Après le cycle d’Elric, puis Hawkmoon, les éditions Glénat continuent d’adapter l’œuvre de Michael Moorcock en bande dessinée. Cette fois-ci, c’est Corum, le prince à la robe écarlate, qui voit ses aventures prendre vie sous le trait et les couleurs de Luca Merli (Elfes, West Legends, Le Pape terrible…).
Vengeance
Les Mabdens, une race humaine de barbares cruels, ont presque entièrement annihilé le peuple des Vadhaghs. Corum Jhaelen Irsei est le seul survivant de ces massacres. Capturé par le comte mabden Glandyth, il est torturé, perd un œil et un bras, avant de parvenir à s’enfuir pour échouer sur le domaine du comte Moidel, qui lui porte assistance. Lorsque Glandyth revient pour finir le travail, Corum est sauvé par le mystérieux Shool-an-Jyvan qui lui propose une mission bien singulière : voler le cœur du dieu Arioch, chevalier des épées, qu’il dit à l’origine de l’attaque des Mabdens, et ainsi venger les Vadhaghs. Pour mener à bien sa tâche, Shool offre à Corum un œil capable de voir à travers les différents plans de l’existence, ainsi qu’un nouveau bras pour remplacer celui qu’il a perdu, mais qui semble agir de sa propre volonté pour protéger son porteur. Désormais, Corum est l’outil d’un jeu entre les divinités qui le dépasse.
Une esthétique léchée
David Chauvel, au scénario, a eu fort à faire pour parvenir à adapter une histoire aussi dense et vaste que celle de La Trilogie des épées, et la faire tenir dans trois albums de 64 pages. Si ce premier tome, Le Chevaliers des épées, prend quelques libertés avec le récit d’origine, c’est pour se concentrer sur la quête principale de son héros et ne pas surcharger une aventure au demeurant très riche. Il reste parfois la sensation que les événements vont trop vite, comme si tout se déroulait sans temps morts, dans l’urgence. Pourtant, l’histoire parvient aussi à ménager quelques moment poétiques, presque lyriques, dont les échos philosophiques rappellent sans ambages les romans d’origines.

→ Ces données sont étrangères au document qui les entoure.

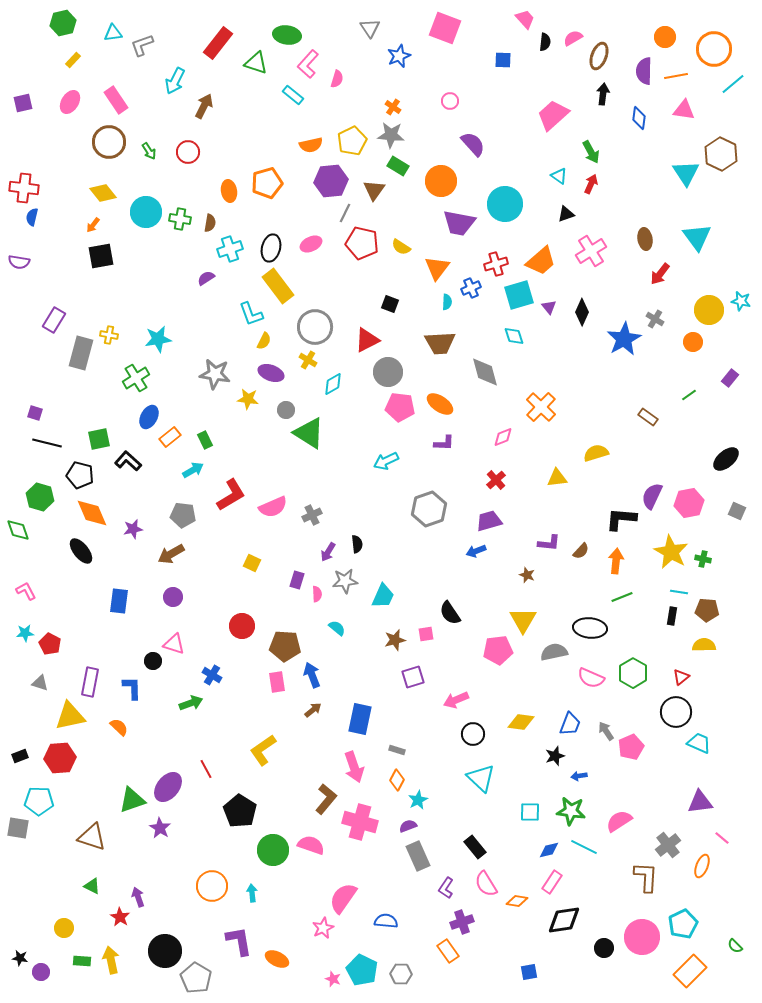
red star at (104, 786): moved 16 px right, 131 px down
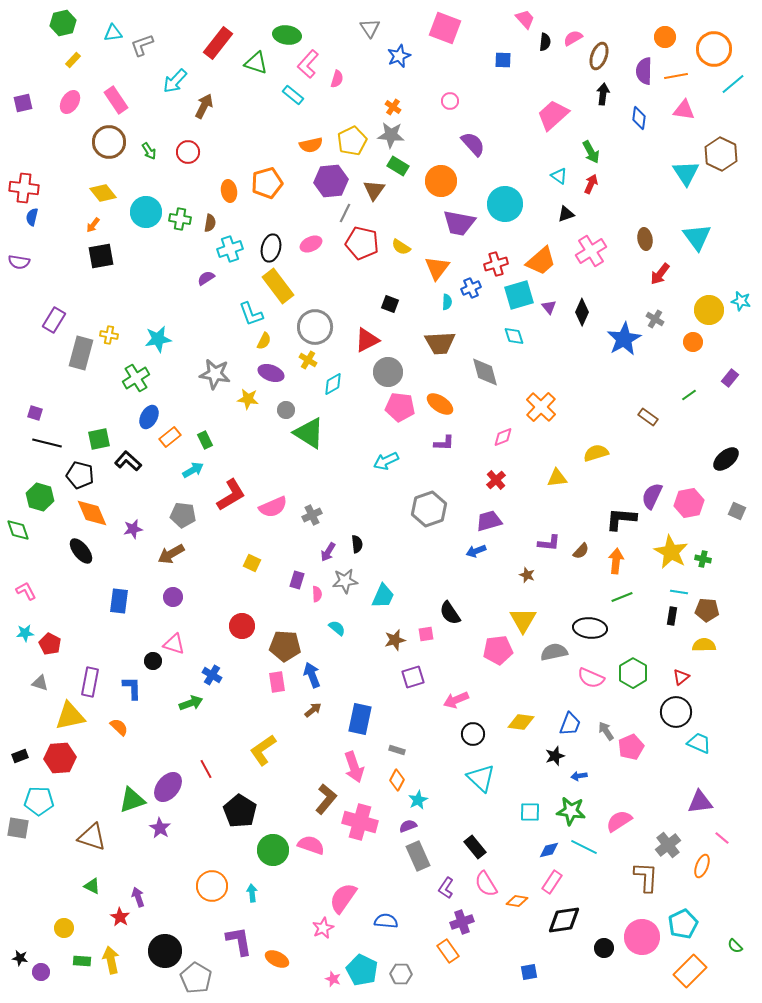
cyan arrow at (175, 81): rotated 16 degrees clockwise
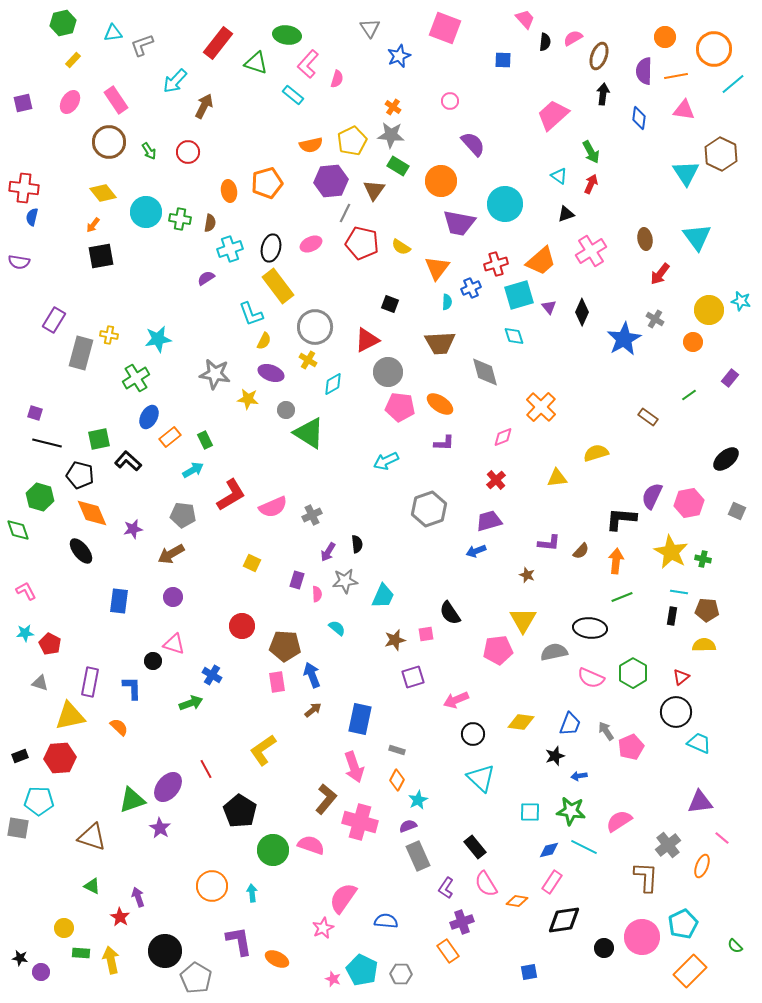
green rectangle at (82, 961): moved 1 px left, 8 px up
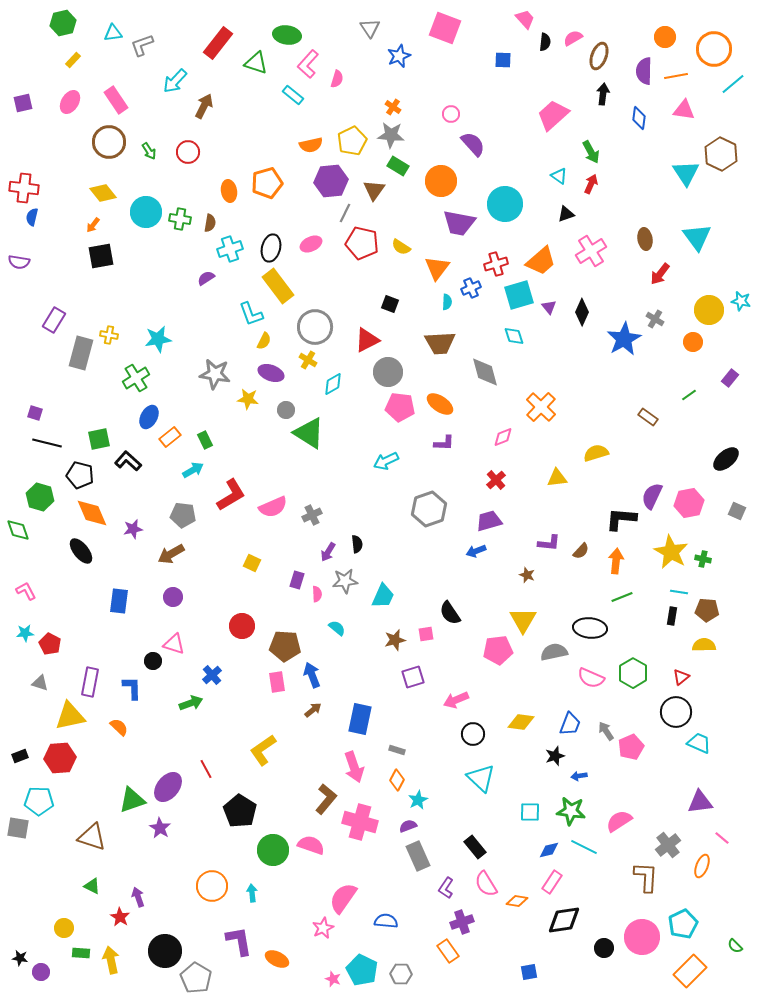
pink circle at (450, 101): moved 1 px right, 13 px down
blue cross at (212, 675): rotated 18 degrees clockwise
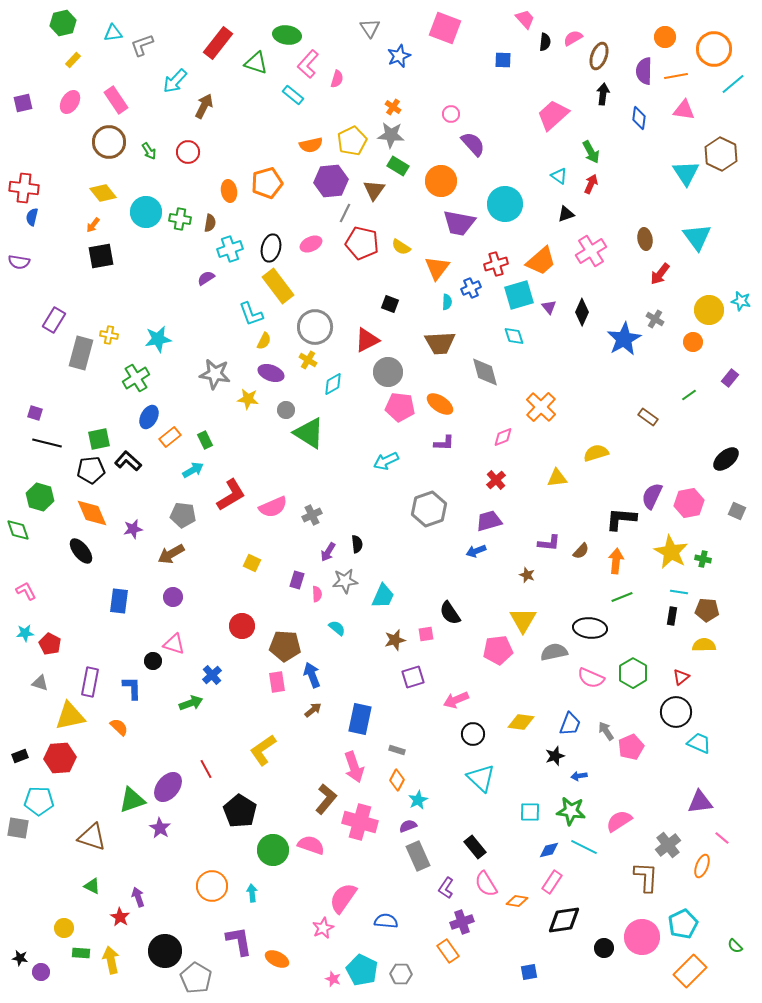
black pentagon at (80, 475): moved 11 px right, 5 px up; rotated 20 degrees counterclockwise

Là où Corum se distingue, c’est cependant dans son esthétique léchée. À ce sujet, on ne saurait trop vous conseiller de craquer pour l’édition spéciale proposée par Glénat, dont la couverture est une véritable merveille qui mêle habilement Art nouveau et gothique. L’artiste italien Luca Merli se montre aussi doué lorsqu’il s’agit d’illustrer le symbolisme onirique de l’œuvre que de mettre en scène ses monstres de dark fantasy.

| Avec Corum, les éditions Glénat permettent une nouvelle fois au lectorat de (re)découvrir l’une des œuvres majeures de Michael Moorcock, dans un format qui gagne en fluidité, mais n’est pas dénué de complexité. Élevée au rang d’objet d’art par le travail artistique de Luca Merli, cette bande dessinée suscitera à coup sûr la curiosité des fans de l’auteur britannique, tout comme celle des néophytes. |
Album reçu dans le cadre d’un service presse.